Japan's professional baseball season began behind closed doors on Friday, three months after the originally scheduled start as the country gradually rolls back its anti-coronavirus measures.
The country's 12 professional baseball teams, divided into two leagues, were scheduled to play six games across Japan, the first major professional sport in Japan to return to action since the pandemic.
J-league top-flight football will resume on July 4 after the season was suspended in February.
Japanese baseball's top official Atsushi Saito said safety would remain his primary concern, but vowed to bring back fans in the future.
"We apologise that the season has to be opened behind closed doors, but we promise that we will continue to work toward creating an environment where, if conditions permit, we will invite fans to ball parks to enjoy watching," he said in a statement.

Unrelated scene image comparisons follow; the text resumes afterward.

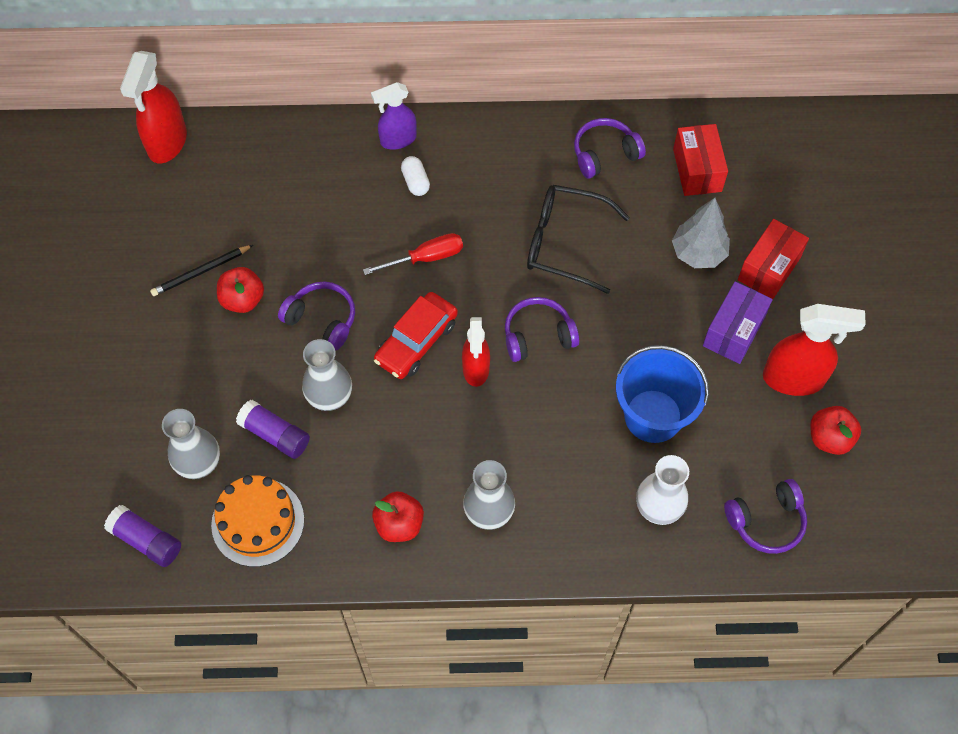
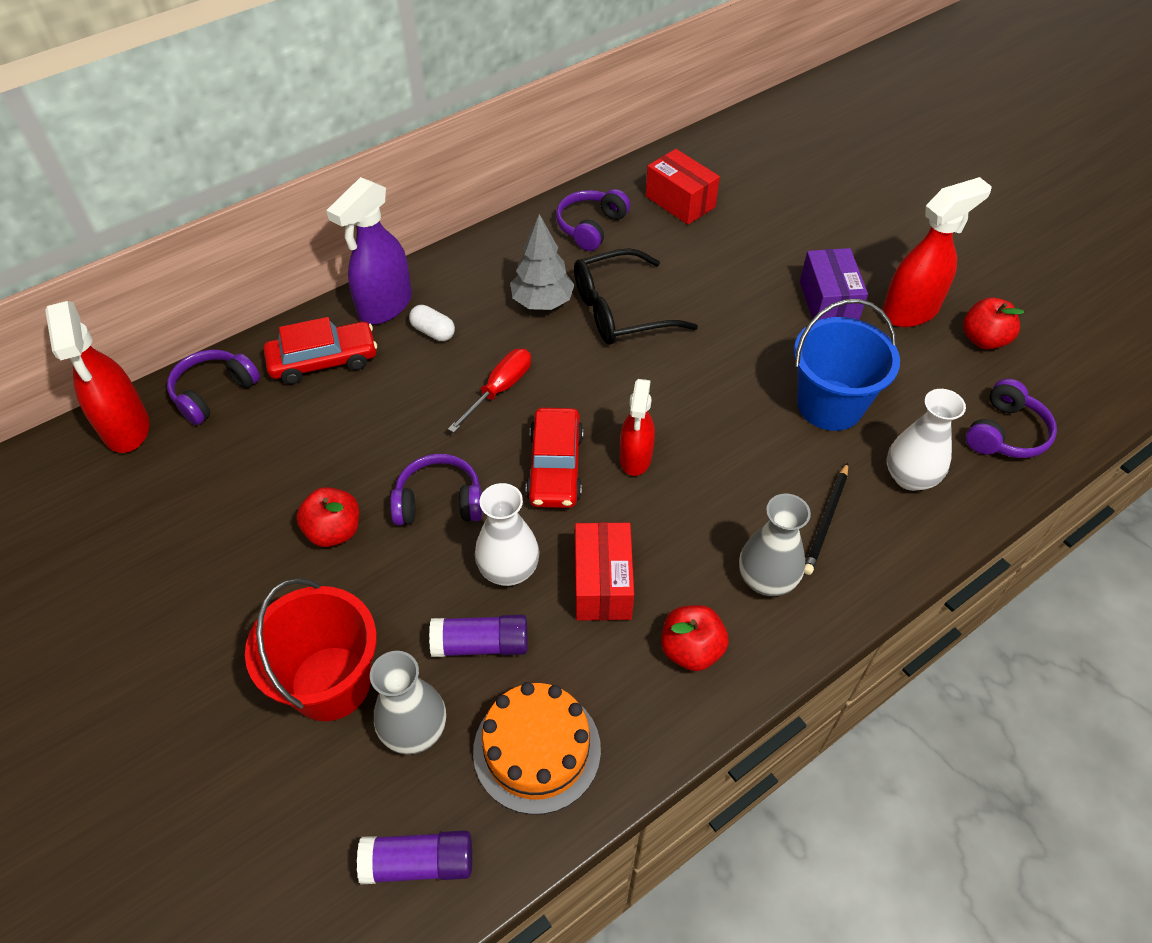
camera: 35 degrees left, 10 degrees down
black pencil [150,245,253,296] -> black pencil moved to [804,462,848,575]
grey vase [302,339,352,411] -> white vase [475,483,539,586]
purple spray bottle [371,82,417,149] -> purple spray bottle [326,177,412,325], size x1.51
red spray bottle [462,317,490,387] -> red spray bottle turned 45 degrees clockwise [620,379,655,476]
purple headphones [505,297,579,362] -> purple headphones moved to [167,350,260,425]
grey tree [672,198,730,268] -> grey tree moved to [510,214,574,310]
red box [738,219,809,299] -> red box moved to [575,522,634,621]
none -> red bucket [245,578,377,721]
none -> red car [264,317,377,384]

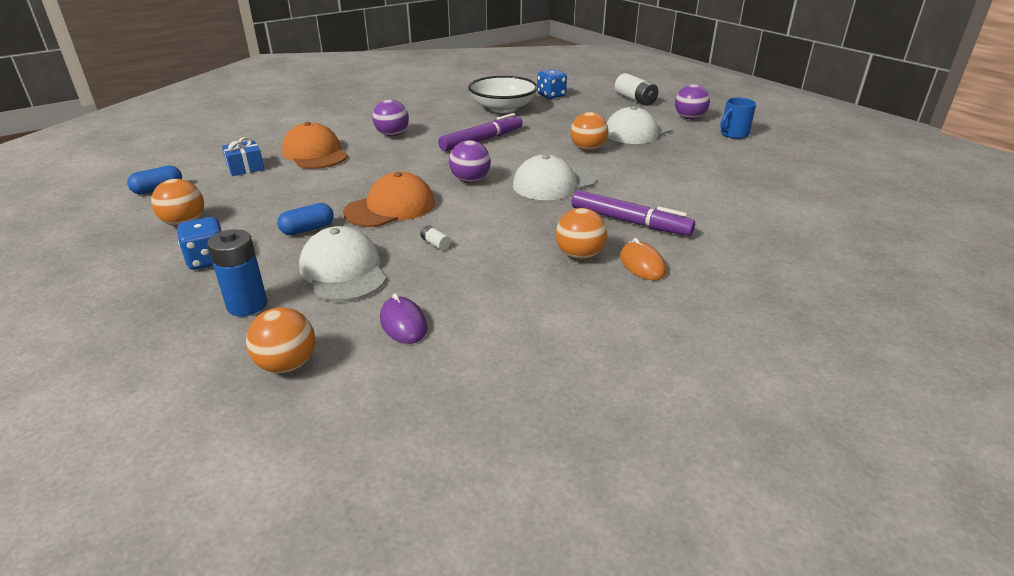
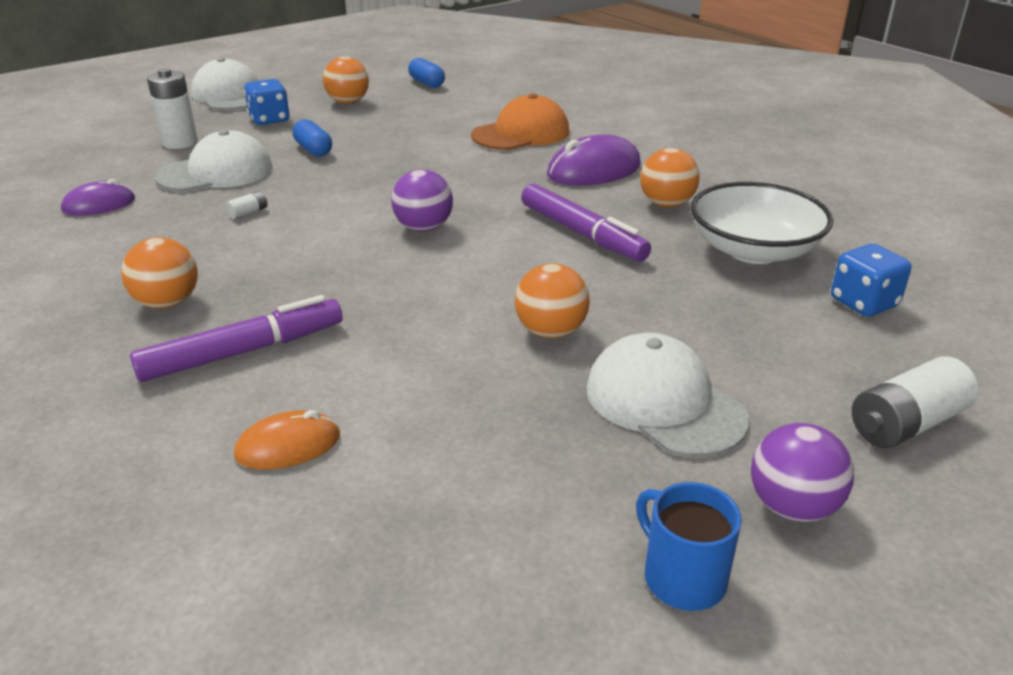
camera: 90 degrees right, 0 degrees up
blue battery [207,229,267,316] -> white battery [147,68,198,149]
blue gift [222,137,265,176] -> none
orange ball [246,307,315,373] -> orange ball moved to [640,148,700,208]
orange cap [343,172,435,227] -> none
purple ball [372,99,409,136] -> purple mouse [547,134,641,186]
white cap [513,154,596,200] -> white cap moved to [191,57,258,110]
purple marker [572,190,695,236] -> purple marker turned 150 degrees counterclockwise [130,295,343,382]
orange mouse [620,238,666,280] -> orange mouse moved to [234,410,340,470]

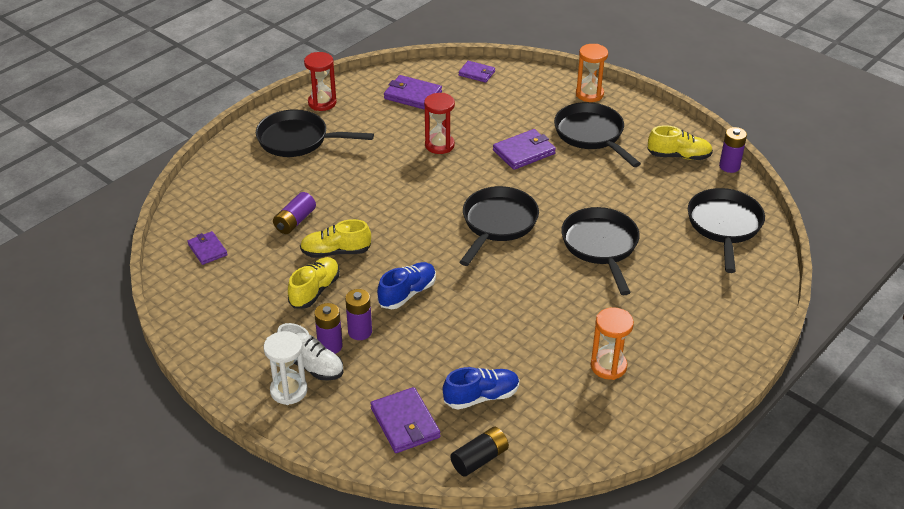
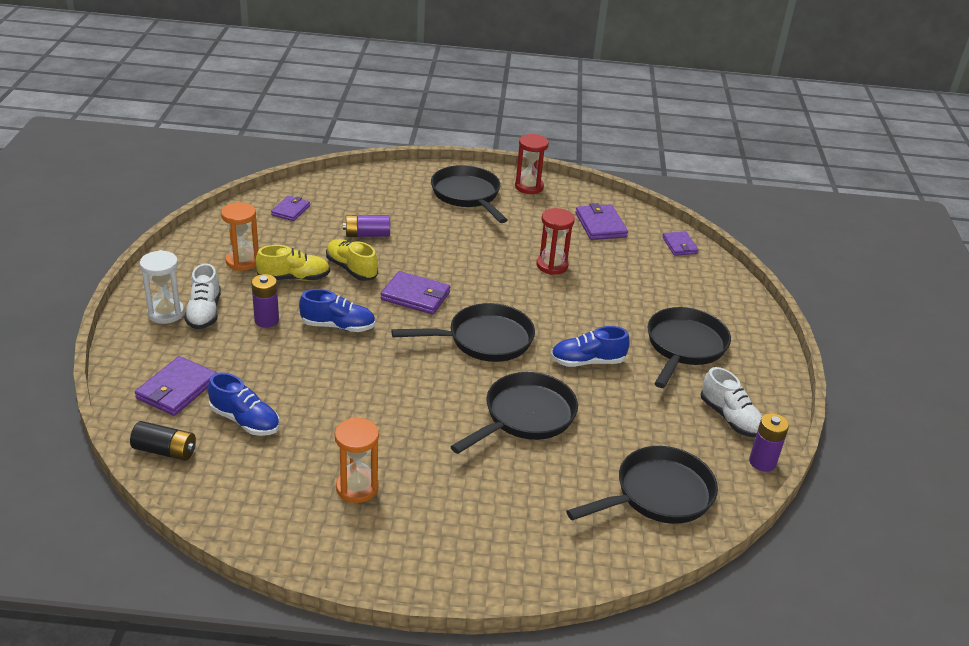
camera: 50 degrees right, 5 degrees down
purple battery [314,303,343,354] -> none
purple wallet [493,129,556,170] -> purple wallet moved to [381,271,450,315]
orange hourglass [576,44,608,102] -> orange hourglass moved to [221,202,259,271]
yellow shoe [647,125,713,160] -> white shoe [701,367,762,438]
none -> blue shoe [551,326,630,367]

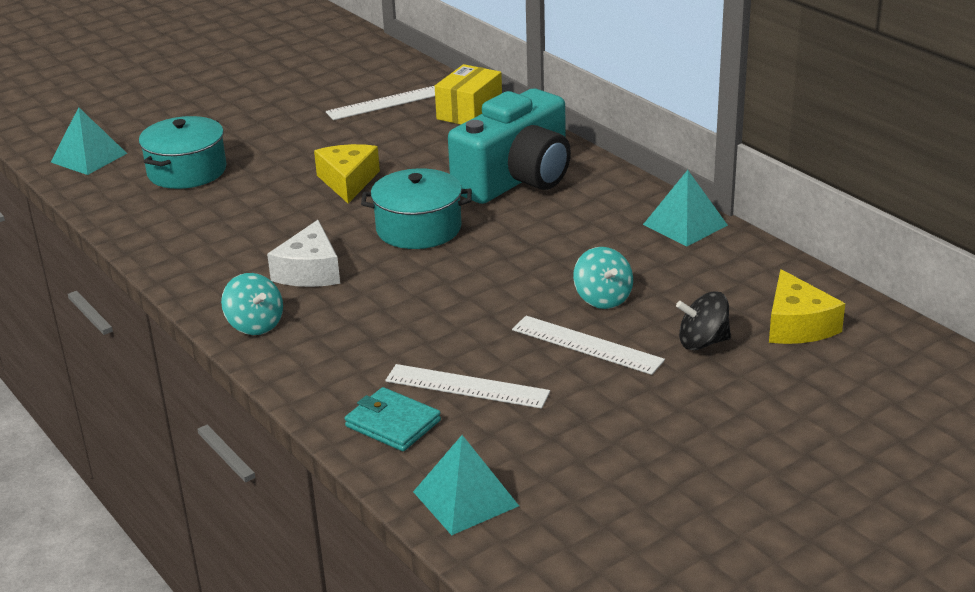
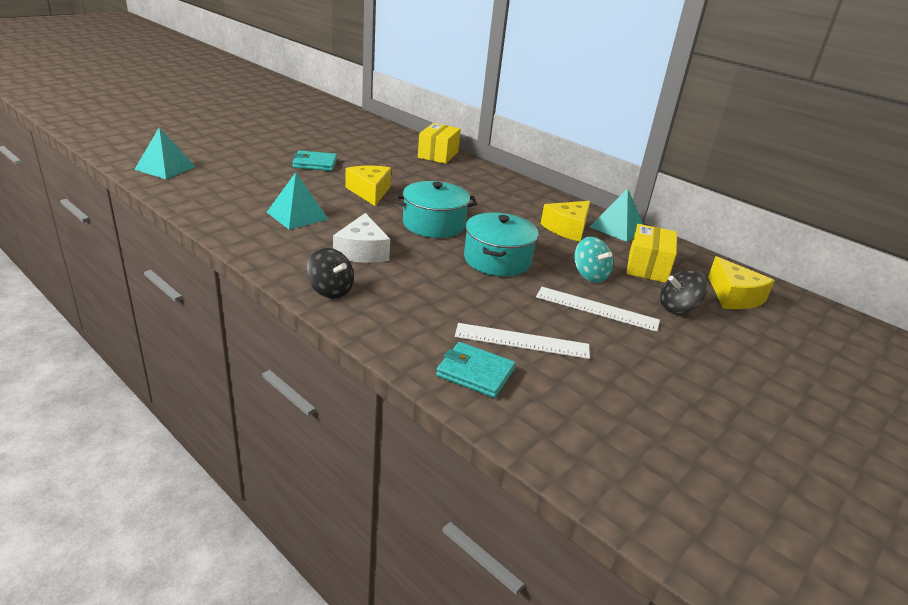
camera: 15 degrees left, 0 degrees up
turquoise pot [139,116,226,189] -> turquoise pot moved to [464,213,539,276]
turquoise spinning top [221,273,283,335] -> black spinning top [306,248,354,299]
white ruler [326,86,435,120] -> none
turquoise pyramid [413,435,519,535] -> turquoise pyramid moved to [267,172,328,230]
turquoise camera [448,89,571,204] -> none
none -> turquoise wallet [292,151,337,171]
none -> yellow cheese [541,201,591,242]
none -> yellow box [626,224,677,283]

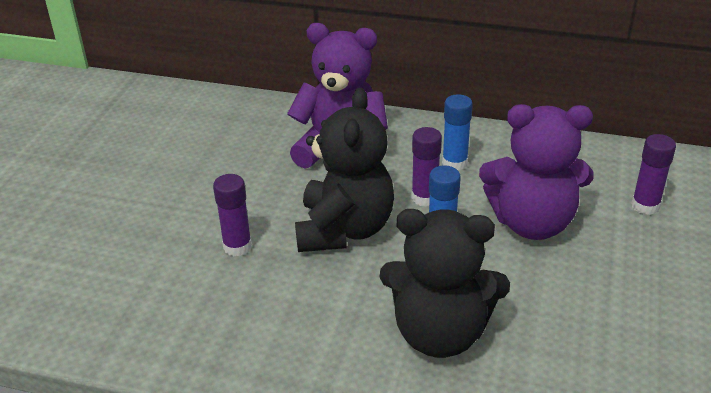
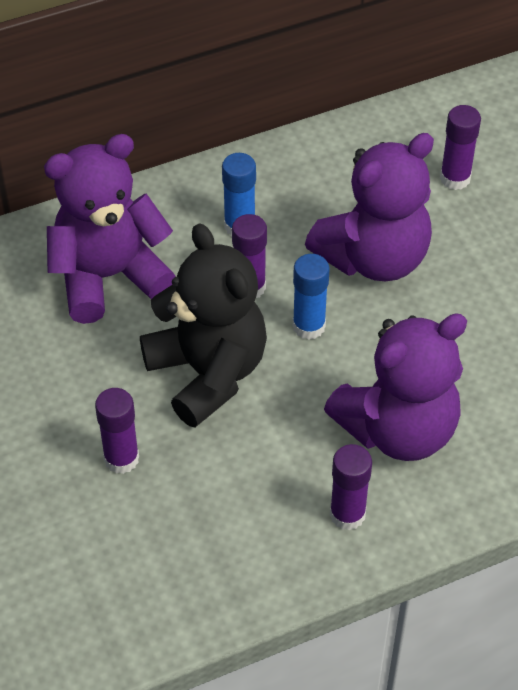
camera: 40 degrees left, 15 degrees up
black teddy bear [379,209,510,358] -> purple teddy bear [324,313,467,461]
none -> purple glue stick [330,444,372,531]

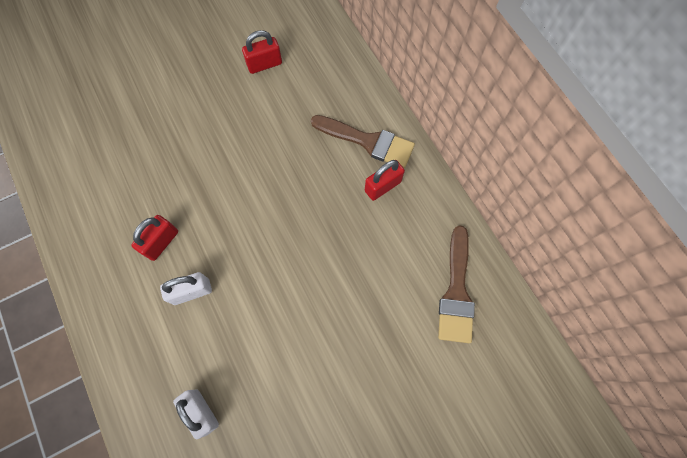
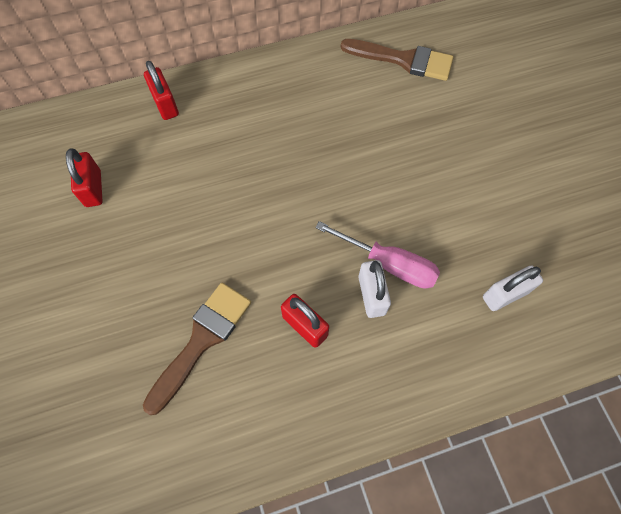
camera: 80 degrees left, 5 degrees down
brown brush [311,115,415,168] -> brown brush moved to [143,283,251,415]
red padlock [365,160,405,201] -> red padlock moved to [144,61,179,120]
none -> pink screwdriver [315,221,440,289]

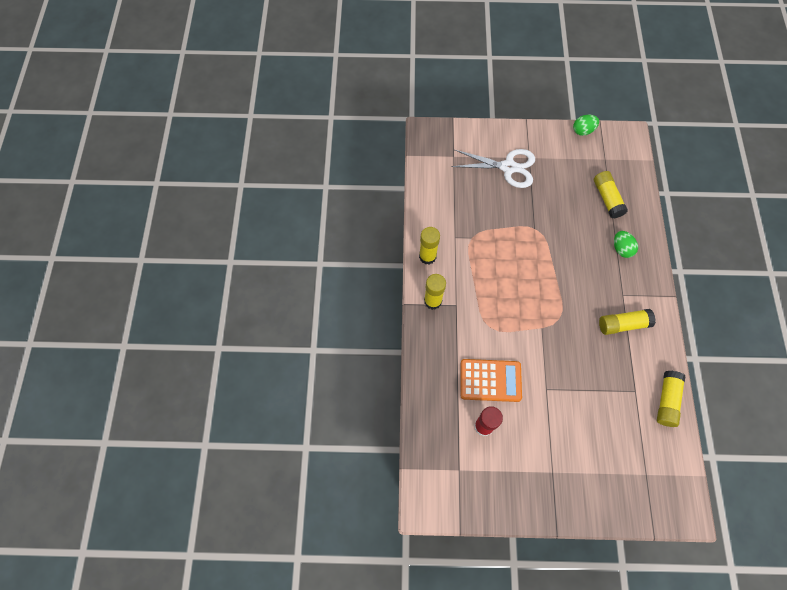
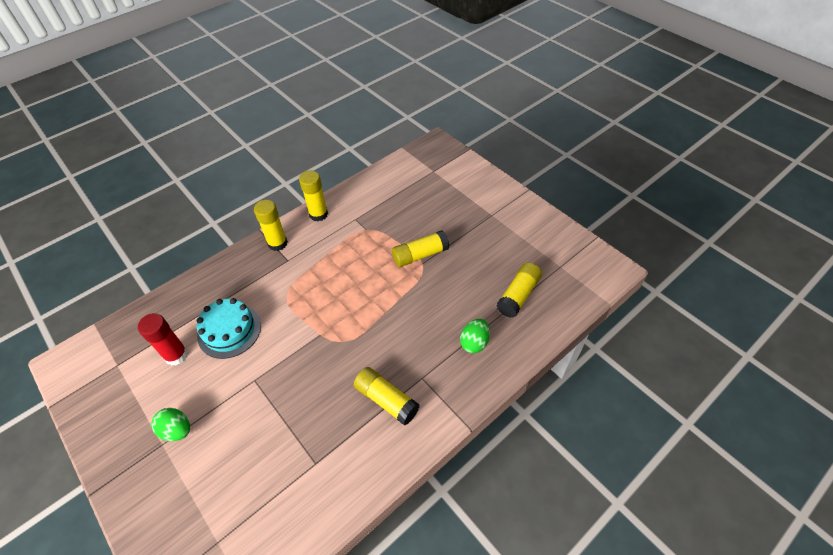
camera: 50 degrees right, 15 degrees down
white scissors [452,149,535,188] -> none
orange calculator [460,359,522,402] -> turquoise cake [197,298,261,359]
green egg [573,115,599,136] -> green egg moved to [151,408,190,441]
yellow glue stick [657,371,685,427] -> yellow glue stick moved to [392,230,449,267]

"We would be honoured if the start of the professional baseball season can serve as a guide for reopening other sports and entertainment," Saito added, with baseball and football both seen as a marker for other events such as concerts.
Saito said he hoped the resumption of baseball would "lift the spirits" of some of the world's most enthusiastic fans.
The government has lifted a national state of emergency imposed to contain the virus, but the public are still urged to observe good hygiene practices and social distancing.
Baseball in Taiwan and South Korea has been played behind closed doors for weeks.
The pandemic has already forced a one-year delay to the summer Tokyo Olympics, and suspended everything from sumo to the summer high-school baseball tournament -- an enormously popular event that receives extensive television coverage.